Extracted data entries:

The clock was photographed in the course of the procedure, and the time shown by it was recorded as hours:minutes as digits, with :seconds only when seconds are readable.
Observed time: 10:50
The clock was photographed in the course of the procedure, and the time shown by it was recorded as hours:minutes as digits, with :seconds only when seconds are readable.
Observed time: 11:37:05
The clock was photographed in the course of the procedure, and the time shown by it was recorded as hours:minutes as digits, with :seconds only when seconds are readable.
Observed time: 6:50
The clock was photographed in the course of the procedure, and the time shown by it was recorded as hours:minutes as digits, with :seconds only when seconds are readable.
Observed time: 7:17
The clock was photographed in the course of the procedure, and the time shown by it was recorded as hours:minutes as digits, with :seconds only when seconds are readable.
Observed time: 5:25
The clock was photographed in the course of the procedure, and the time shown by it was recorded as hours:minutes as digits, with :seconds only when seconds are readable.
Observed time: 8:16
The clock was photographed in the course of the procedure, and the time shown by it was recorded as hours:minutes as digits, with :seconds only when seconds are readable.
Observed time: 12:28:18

* _AIM OF THE TASK_: Rewrite the entries with "Observed time" changed to "Time shown" wherever it appears, keeping everything else the same.

* _RESPONSE FOR THIS EXERCISE_:
The clock was photographed in the course of the procedure, and the time shown by it was recorded as hours:minutes as digits, with :seconds only when seconds are readable.
Time shown: 10:50
The clock was photographed in the course of the procedure, and the time shown by it was recorded as hours:minutes as digits, with :seconds only when seconds are readable.
Time shown: 11:37:05
The clock was photographed in the course of the procedure, and the time shown by it was recorded as hours:minutes as digits, with :seconds only when seconds are readable.
Time shown: 6:50
The clock was photographed in the course of the procedure, and the time shown by it was recorded as hours:minutes as digits, with :seconds only when seconds are readable.
Time shown: 7:17
The clock was photographed in the course of the procedure, and the time shown by it was recorded as hours:minutes as digits, with :seconds only when seconds are readable.
Time shown: 5:25
The clock was photographed in the course of the procedure, and the time shown by it was recorded as hours:minutes as digits, with :seconds only when seconds are readable.
Time shown: 8:16
The clock was photographed in the course of the procedure, and the time shown by it was recorded as hours:minutes as digits, with :seconds only when seconds are readable.
Time shown: 12:28:18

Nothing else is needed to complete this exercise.